To accept and internalize the story as usually interpreted gives Sacred  approval to human violence, pictures God as violent,  makes violence something to be  expected and accepted in actual human activity and life. Our present societies display this deeply seated , and 'God approved', violence in our daily news broadcasts. Such religiously internalized stories, not questioned,  desensitize us to violence and abuse  and prevent such images of God as  seen in Jesus of Nazareth from  actually being our consciously  driven moral principle. Christians in essence  are not able to be as genuinely Christian as they wish  in their morality  and Jews are disconnected from the humane and loving  images of God that are in their Sacred  writings.

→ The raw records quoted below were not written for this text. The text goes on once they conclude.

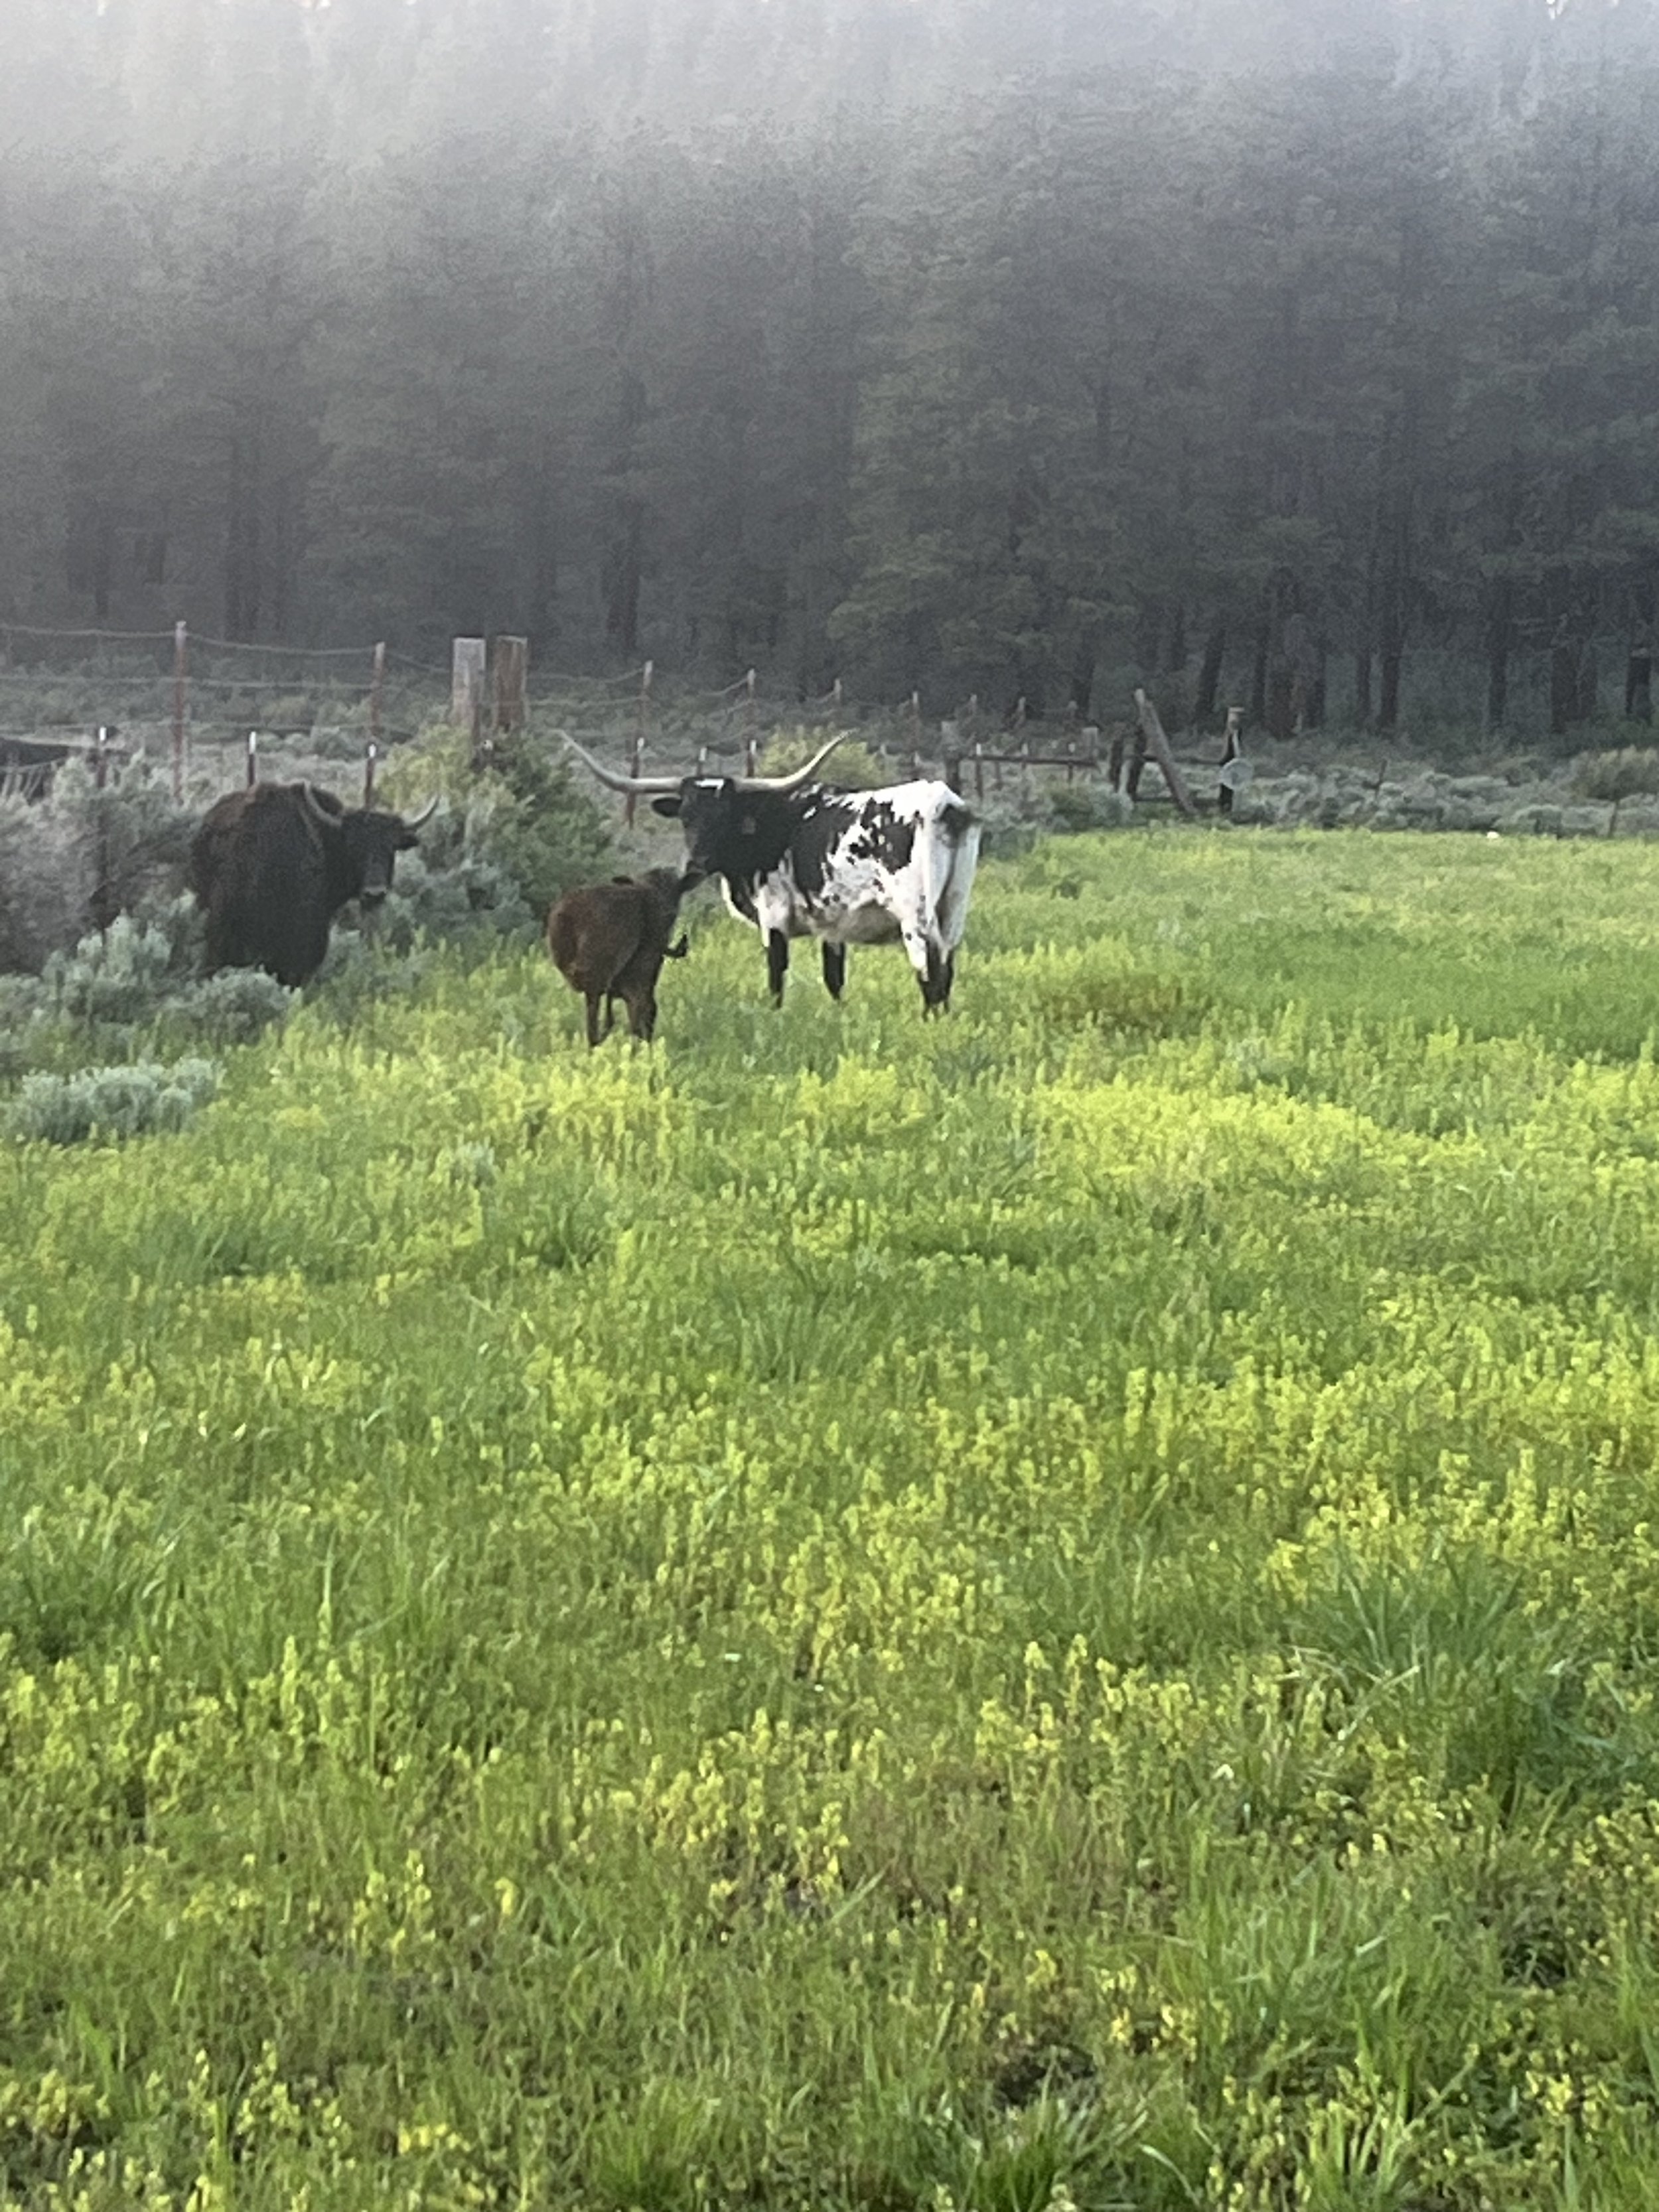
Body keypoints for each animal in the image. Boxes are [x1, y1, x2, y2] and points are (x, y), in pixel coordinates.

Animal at [545, 866, 698, 1046]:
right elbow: (644, 1019)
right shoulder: (639, 980)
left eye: (677, 889)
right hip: (597, 978)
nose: (669, 913)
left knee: (595, 1031)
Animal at [563, 733, 981, 1014]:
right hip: (953, 910)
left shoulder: (775, 915)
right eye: (686, 815)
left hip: (916, 918)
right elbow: (834, 978)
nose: (696, 863)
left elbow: (776, 973)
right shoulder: (832, 923)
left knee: (928, 973)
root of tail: (943, 802)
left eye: (724, 814)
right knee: (946, 970)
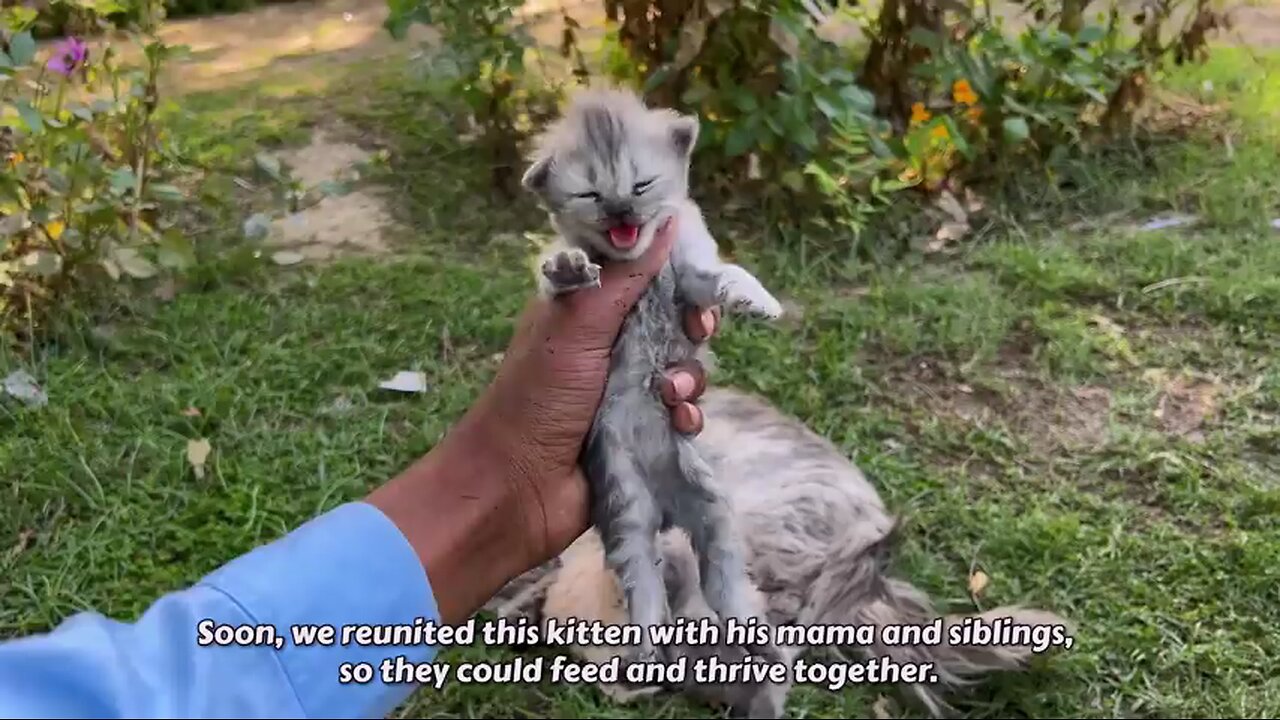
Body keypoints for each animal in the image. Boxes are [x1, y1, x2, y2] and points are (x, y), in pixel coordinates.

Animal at [517, 85, 778, 661]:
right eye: (592, 194)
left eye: (641, 185)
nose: (622, 210)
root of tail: (665, 510)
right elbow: (559, 274)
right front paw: (566, 266)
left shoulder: (692, 273)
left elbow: (718, 275)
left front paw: (756, 297)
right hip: (623, 499)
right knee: (642, 579)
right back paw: (645, 644)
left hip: (710, 501)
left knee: (722, 572)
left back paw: (749, 628)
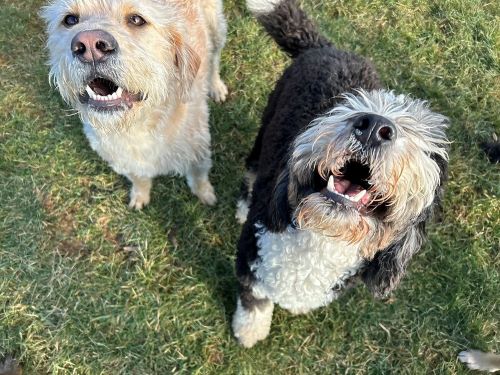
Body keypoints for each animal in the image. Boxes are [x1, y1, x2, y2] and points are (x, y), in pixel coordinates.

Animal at [42, 0, 228, 209]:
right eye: (70, 19)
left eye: (137, 19)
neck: (136, 127)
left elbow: (198, 178)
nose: (89, 45)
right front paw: (140, 196)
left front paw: (206, 194)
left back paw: (216, 86)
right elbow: (139, 179)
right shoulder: (124, 162)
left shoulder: (199, 153)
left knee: (214, 58)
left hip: (217, 29)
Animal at [233, 0, 450, 348]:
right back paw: (243, 205)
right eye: (343, 107)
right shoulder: (252, 257)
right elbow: (254, 299)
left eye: (419, 132)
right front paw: (249, 330)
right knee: (252, 169)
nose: (374, 127)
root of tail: (325, 47)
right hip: (267, 122)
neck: (322, 236)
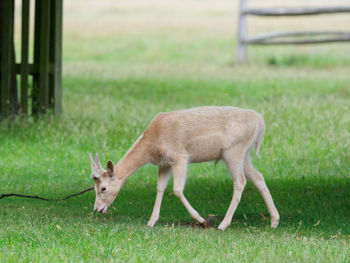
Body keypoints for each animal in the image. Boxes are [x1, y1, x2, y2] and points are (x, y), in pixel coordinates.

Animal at [89, 106, 280, 231]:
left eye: (103, 188)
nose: (97, 208)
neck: (153, 144)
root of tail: (260, 121)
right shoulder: (164, 163)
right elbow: (160, 188)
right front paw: (151, 221)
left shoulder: (179, 157)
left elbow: (177, 189)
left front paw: (202, 220)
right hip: (244, 154)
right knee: (258, 177)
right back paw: (274, 220)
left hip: (233, 151)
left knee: (240, 181)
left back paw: (223, 224)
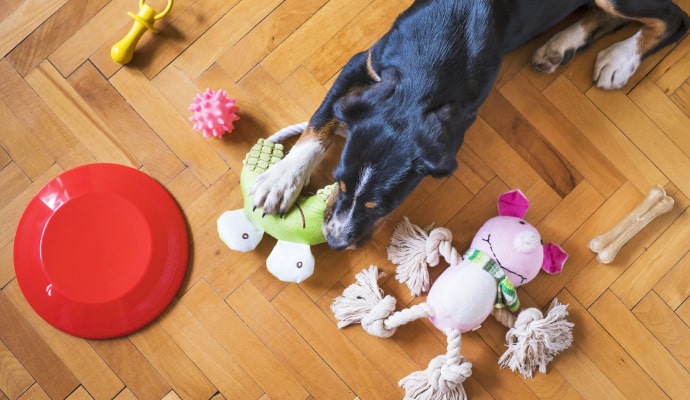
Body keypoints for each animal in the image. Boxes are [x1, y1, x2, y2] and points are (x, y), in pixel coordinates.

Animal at [250, 0, 689, 250]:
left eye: (384, 207)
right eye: (339, 184)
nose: (336, 242)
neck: (436, 55)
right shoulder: (364, 62)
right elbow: (320, 120)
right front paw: (281, 180)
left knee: (675, 19)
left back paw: (620, 60)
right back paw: (558, 46)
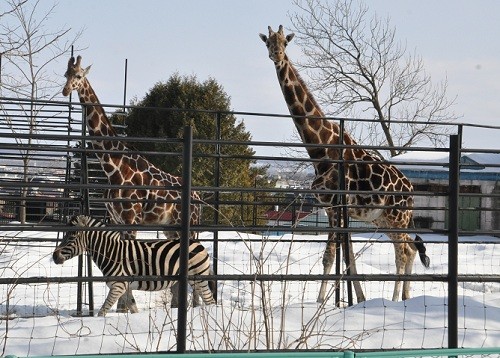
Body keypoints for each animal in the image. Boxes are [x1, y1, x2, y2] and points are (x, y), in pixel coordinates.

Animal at [52, 215, 215, 316]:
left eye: (71, 237)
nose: (54, 256)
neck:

Later Abraham is pictured  courageously pleading to God to spare the people of  Sodom  and the 'god image changes' to a 'more moral God'   and grants Abraham's desire. To the sons  this would be like the  father being wonderful to other people  but his own sons  receiving  no such place of great value in their father's  heart.  He did not come to either of their defense when they were most vulnerable, perhaps the single most important function of a human father.  Why did he not  have the same concern and courage for his innocent sons  to challenge ‘the voice’ that kept him from  being a faithful  father?  Perhaps the story shows that  Abraham had developed spiritually enough in older age to realize that these ‘voices and god images’, that  we can understand now come from the Collective Unconscious, are not to be blindly accepted and acted upon without the ego engaging them and questioning what they are up to. Abraham failed the test that would have truly led him to greater self-hood  and being an example of the easily missed spiritual/moral  path we are all challenged to follow in one  way or another. 

Ironically, it’s been often acknowledged in Bible classes that Abraham  was ‘not perfect’ but all that is pointed to is his lying to authorities to save Sarah’s and his own life.  That may have actually been a correct and noble moral decision. But the orthodox religious traditions totally  ignore his obvious and horrible failure to be a good human father  to his two boys.  This so clearly demonstrates, in a practical way, how one must look for the ‘truer god image’ within him/herself than the one that is usually first presented to us in formal religion.  This also demonstrates how these important myths our religions have inherited can still be used positively to guide and mature us spiritually, but only if we are willing to engage and question them with our human ego consciousness, and not enter them with our brains, intuition and imagination turned off. This same kind of  interpretation work can be applied with mind/heart-opening results to the Adam and Eve story and all the important mythic stories  the Bible places before us. This is the kind of spiritual work that can truly result in postmodern humans experiencing the most basic meaning of ‘repentance.’ According to Vines Expository Dictionary of New Testament Words, ‘repentance’ means the spiritual epiphany of ‘seeing differently afterward’. It is when we are moved emotionally and mentally to our depths for we ‘now see’ something , such as the story of Abraham,  in a drastically different way than we did before.  A way that  has a permanent and profound impact on how we handle  the  moral and religious issues that face us. We may sometimes experience a complete 180 degree ‘turn around’ in some religious/moral   perceptions. One never forgets such spiritual learning moments. We can pray that such ‘repentance’  be a far more common experience in  religious life of our day.